Cet appel est plus qu’un signe. Il est déjà une parole audacieuse, claire et limpide. Aurait-on besoin de l’expliquer pour mieux la comprendre ? Je ne pense pas. Celui qui des oreilles, qu’il entende ce que l’Esprit dit aux Églises aujourd’hui.
 
 
Quatrième signe : Un acte synodal 
Tous les signes (lieux, gestes, symboles, paroles) que je viens de mentionner indiquent un nouveau pas sur le chemin de l’unité. J’ai été témoin d’un acte synodal, simple dans sa forme, fort dans sa portée théologique et œcuménique. À Bari, l’Église a témoigné de son unité dans la diversité. À Bari, j’ai vu un seul Peuple de Dieu, témoin de sa foi et de son espérance. À Bari, j’ai vu un collège de serviteurs de ce Peuple, chargé de la même mission, préoccupée par les mêmes soucis et défis. 
À Bari, il y avait aussi, assise avec les pasteurs, une femme en prière et en réflexion avec eux. Autour de cette table ronde, j’ai été accueillie comme l’une d’eux. Une parole libre m’est accordée, une sorte de parrhesia… le Collège des pasteurs s’ouvre au Peuple de Dieu. Ne s’agit-il pas d’un acte synodal ?
 
 
3. L’après Bari pour l’Eglise au Moyen-Orient
Au cours de la discussion à Bari, j’ai achevé ma brève intervention en souhaitant que les Patriarches continuent le chemin ensemble dans la prière et la réflexion.
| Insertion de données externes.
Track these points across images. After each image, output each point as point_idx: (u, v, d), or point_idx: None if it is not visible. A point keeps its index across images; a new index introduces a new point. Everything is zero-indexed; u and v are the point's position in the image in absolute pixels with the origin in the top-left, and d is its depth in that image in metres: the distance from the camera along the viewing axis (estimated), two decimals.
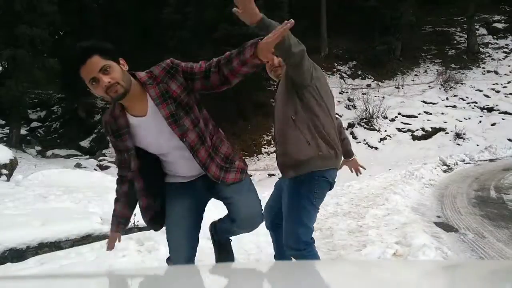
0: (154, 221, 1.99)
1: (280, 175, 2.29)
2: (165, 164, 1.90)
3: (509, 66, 20.26)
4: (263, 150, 17.54)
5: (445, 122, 17.02)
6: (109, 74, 1.58)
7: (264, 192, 11.28)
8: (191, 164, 1.81)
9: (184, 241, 1.92)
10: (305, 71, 2.01)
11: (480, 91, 18.89)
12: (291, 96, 2.13)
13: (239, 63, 1.66)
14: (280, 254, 2.48)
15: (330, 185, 2.19)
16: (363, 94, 19.01)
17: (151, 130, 1.74)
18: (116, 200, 2.01)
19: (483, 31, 22.95)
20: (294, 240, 2.13)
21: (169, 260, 2.07)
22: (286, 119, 2.14)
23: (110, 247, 2.07)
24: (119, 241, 2.08)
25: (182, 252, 1.93)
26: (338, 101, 18.03)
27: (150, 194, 1.90)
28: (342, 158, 2.44)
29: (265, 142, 17.84)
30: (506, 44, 21.80)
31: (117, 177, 1.96)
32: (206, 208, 2.09)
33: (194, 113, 1.76)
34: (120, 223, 2.03)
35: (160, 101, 1.69)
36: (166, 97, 1.69)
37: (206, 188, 1.92)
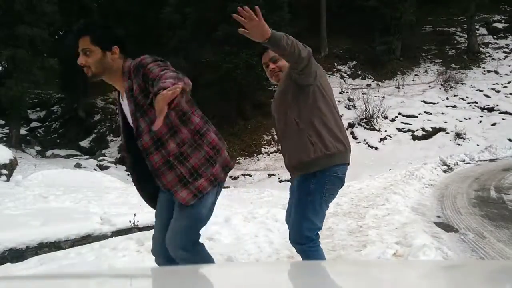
0: (151, 201, 1.99)
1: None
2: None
3: (509, 66, 20.26)
4: (263, 150, 17.53)
5: (445, 122, 17.02)
6: (87, 56, 1.73)
7: (264, 192, 11.30)
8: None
9: (158, 234, 1.92)
10: (312, 72, 2.03)
11: (481, 91, 18.89)
12: (293, 98, 2.11)
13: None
14: None
15: (341, 181, 2.15)
16: (363, 94, 19.01)
17: (126, 109, 1.82)
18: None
19: (483, 31, 22.94)
20: (296, 233, 2.12)
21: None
22: (290, 121, 2.12)
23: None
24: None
25: (156, 244, 1.93)
26: (338, 101, 18.03)
27: (143, 187, 1.94)
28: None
29: (265, 142, 17.83)
30: (506, 44, 21.79)
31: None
32: None
33: (150, 116, 1.70)
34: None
35: (128, 96, 1.76)
36: (130, 94, 1.75)
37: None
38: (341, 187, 2.20)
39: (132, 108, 1.73)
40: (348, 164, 2.18)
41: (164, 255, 1.88)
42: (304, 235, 2.10)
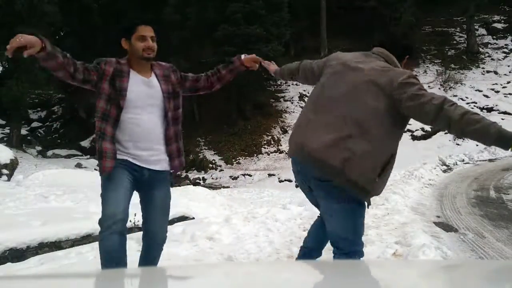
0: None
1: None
2: (128, 129, 2.07)
3: (508, 66, 20.26)
4: (263, 150, 17.54)
5: None
6: (154, 42, 2.16)
7: (264, 192, 11.25)
8: (149, 134, 2.09)
9: (123, 201, 2.09)
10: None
11: (480, 91, 18.90)
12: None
13: (228, 71, 2.35)
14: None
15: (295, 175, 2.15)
16: None
17: (143, 86, 2.11)
18: (73, 63, 2.10)
19: (482, 31, 22.95)
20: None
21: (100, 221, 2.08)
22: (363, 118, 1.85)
23: (15, 43, 1.91)
24: (31, 44, 1.98)
25: (118, 208, 2.08)
26: None
27: (111, 141, 2.07)
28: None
29: (265, 142, 17.84)
30: (506, 44, 21.80)
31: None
32: None
33: (176, 100, 2.21)
34: (50, 45, 2.05)
35: (163, 80, 2.17)
36: (165, 78, 2.18)
37: (146, 180, 2.14)
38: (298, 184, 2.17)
39: (166, 89, 2.15)
40: (292, 159, 2.07)
41: (124, 219, 2.06)
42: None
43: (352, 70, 1.93)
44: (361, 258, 2.09)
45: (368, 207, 2.00)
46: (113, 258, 2.01)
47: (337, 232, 2.03)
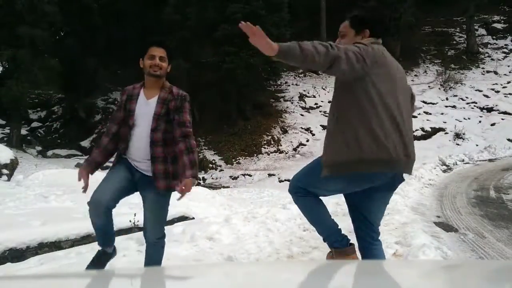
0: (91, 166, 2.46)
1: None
2: (130, 140, 2.39)
3: (508, 66, 20.27)
4: (263, 150, 17.53)
5: (445, 122, 17.04)
6: (162, 61, 2.35)
7: (264, 192, 11.25)
8: (141, 150, 2.35)
9: (110, 190, 2.35)
10: (346, 70, 1.79)
11: (480, 91, 18.90)
12: (338, 90, 1.98)
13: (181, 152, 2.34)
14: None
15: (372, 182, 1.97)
16: None
17: (142, 106, 2.37)
18: (95, 148, 2.49)
19: (482, 31, 22.95)
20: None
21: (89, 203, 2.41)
22: (331, 115, 2.01)
23: (85, 184, 2.41)
24: (90, 174, 2.44)
25: (104, 195, 2.36)
26: None
27: (113, 141, 2.45)
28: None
29: (265, 142, 17.83)
30: (506, 45, 21.80)
31: (105, 130, 2.54)
32: None
33: (166, 123, 2.37)
34: (91, 165, 2.46)
35: (161, 102, 2.37)
36: (163, 102, 2.37)
37: (135, 180, 2.40)
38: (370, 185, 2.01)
39: (158, 111, 2.33)
40: (393, 173, 1.95)
41: (107, 207, 2.34)
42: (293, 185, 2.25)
43: None
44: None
45: None
46: (98, 229, 2.44)
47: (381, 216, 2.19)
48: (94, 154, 2.46)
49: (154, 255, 2.44)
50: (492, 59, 20.98)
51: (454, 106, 18.29)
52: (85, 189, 2.40)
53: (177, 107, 2.35)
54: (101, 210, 2.33)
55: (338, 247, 2.15)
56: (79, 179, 2.41)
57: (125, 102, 2.39)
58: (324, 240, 2.22)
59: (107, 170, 2.49)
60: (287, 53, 1.73)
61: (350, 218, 2.23)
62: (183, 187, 2.22)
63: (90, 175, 2.43)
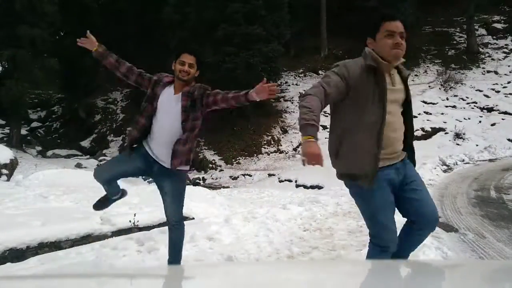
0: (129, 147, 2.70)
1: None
2: (153, 126, 2.64)
3: (508, 66, 20.25)
4: (263, 150, 17.53)
5: (445, 122, 17.02)
6: (191, 68, 2.62)
7: (264, 192, 11.27)
8: (162, 136, 2.60)
9: (116, 172, 2.73)
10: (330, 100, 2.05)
11: (480, 91, 18.88)
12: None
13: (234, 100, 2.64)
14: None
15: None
16: None
17: (169, 97, 2.64)
18: (126, 67, 2.76)
19: (482, 31, 22.93)
20: None
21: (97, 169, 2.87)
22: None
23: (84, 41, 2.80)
24: (91, 44, 2.80)
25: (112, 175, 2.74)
26: None
27: (142, 134, 2.68)
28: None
29: (265, 142, 17.83)
30: (506, 44, 21.79)
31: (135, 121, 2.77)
32: None
33: (195, 114, 2.65)
34: (103, 48, 2.82)
35: (185, 96, 2.63)
36: (188, 96, 2.63)
37: (154, 169, 2.66)
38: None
39: (184, 104, 2.59)
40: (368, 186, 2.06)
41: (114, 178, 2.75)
42: None
43: None
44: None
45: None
46: (102, 185, 2.77)
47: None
48: (110, 59, 2.74)
49: (174, 238, 2.73)
50: (493, 59, 20.96)
51: (454, 106, 18.28)
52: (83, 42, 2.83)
53: (201, 94, 2.62)
54: (101, 182, 2.73)
55: None
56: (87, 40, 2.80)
57: (154, 83, 2.66)
58: None
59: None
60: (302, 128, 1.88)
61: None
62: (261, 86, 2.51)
63: (93, 47, 2.81)
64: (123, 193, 2.96)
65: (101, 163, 17.90)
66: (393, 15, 2.04)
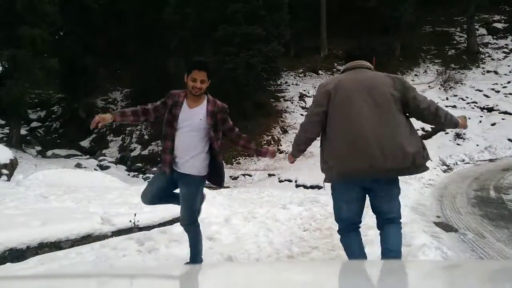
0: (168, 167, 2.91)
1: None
2: (174, 138, 2.86)
3: (508, 66, 20.25)
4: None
5: None
6: (202, 84, 2.81)
7: (264, 192, 11.23)
8: (184, 150, 2.84)
9: (152, 191, 2.99)
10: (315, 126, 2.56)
11: (480, 91, 18.88)
12: None
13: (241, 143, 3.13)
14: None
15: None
16: None
17: (189, 114, 2.85)
18: (128, 108, 2.96)
19: (482, 31, 22.94)
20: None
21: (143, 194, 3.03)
22: None
23: (95, 120, 2.71)
24: (106, 120, 2.75)
25: (148, 195, 2.99)
26: None
27: (170, 153, 2.88)
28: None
29: (265, 142, 17.82)
30: (506, 44, 21.78)
31: (144, 106, 2.95)
32: None
33: (216, 131, 2.93)
34: (119, 114, 2.87)
35: (209, 114, 2.87)
36: (211, 114, 2.87)
37: (176, 179, 2.91)
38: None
39: (209, 122, 2.83)
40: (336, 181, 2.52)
41: (152, 202, 3.04)
42: None
43: None
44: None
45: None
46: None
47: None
48: (128, 115, 2.88)
49: (189, 239, 2.98)
50: (493, 59, 20.96)
51: (454, 106, 18.28)
52: (92, 123, 2.72)
53: (223, 118, 2.92)
54: (146, 204, 3.04)
55: None
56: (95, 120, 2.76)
57: (171, 106, 2.87)
58: None
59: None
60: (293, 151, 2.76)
61: None
62: (268, 151, 3.13)
63: (110, 120, 2.79)
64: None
65: (101, 163, 17.92)
66: None
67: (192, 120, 2.81)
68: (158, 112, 2.93)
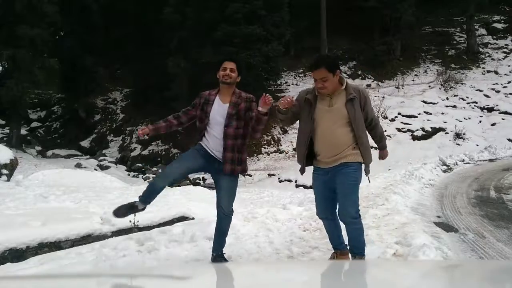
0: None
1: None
2: (207, 135, 3.10)
3: (508, 66, 20.25)
4: (263, 150, 17.53)
5: (445, 122, 17.02)
6: (232, 72, 3.10)
7: (264, 192, 11.16)
8: (217, 143, 3.05)
9: (177, 169, 3.16)
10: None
11: (480, 91, 18.88)
12: None
13: (255, 123, 3.06)
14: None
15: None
16: None
17: (218, 109, 3.07)
18: (162, 121, 3.18)
19: (482, 31, 22.94)
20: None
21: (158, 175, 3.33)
22: None
23: (143, 132, 3.08)
24: (148, 132, 3.09)
25: (171, 173, 3.13)
26: None
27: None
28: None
29: (265, 142, 17.82)
30: (506, 44, 21.79)
31: (176, 115, 3.22)
32: None
33: (239, 121, 3.07)
34: (155, 128, 3.13)
35: (233, 104, 3.07)
36: (235, 104, 3.07)
37: (214, 167, 3.10)
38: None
39: (231, 111, 3.02)
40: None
41: (174, 179, 3.17)
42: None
43: None
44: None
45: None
46: (151, 187, 3.06)
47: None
48: (161, 124, 3.13)
49: (223, 226, 3.16)
50: (493, 59, 20.96)
51: (454, 106, 18.28)
52: (143, 132, 3.08)
53: (247, 108, 3.06)
54: (168, 179, 3.06)
55: None
56: (143, 130, 3.09)
57: (203, 104, 3.09)
58: None
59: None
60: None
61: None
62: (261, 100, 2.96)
63: (147, 135, 3.11)
64: (145, 208, 3.12)
65: (101, 163, 17.91)
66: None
67: (224, 114, 3.02)
68: (189, 114, 3.15)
Et je leur ai rappelé que leur maison commune au Moyen-Orient est bien le Conseil des Églises (le MECC) qu’ils ont fondé en 1974. Oui, au Moyen-Orient, les Églises ont un lieu ecclésial commun, un lieu qui donne chair leur unité dans la diversité. Ce lieu est bien Le MECC, lieu privilégié où les Églises peuvent se mettre ensemble à l’écoute de ce que l’Esprit leur dit aujourd’hui au Moyen-Orient. 
Prions le Seigneur que l’esprit de Bari se perpétue, comme il l’a été pour Assisi.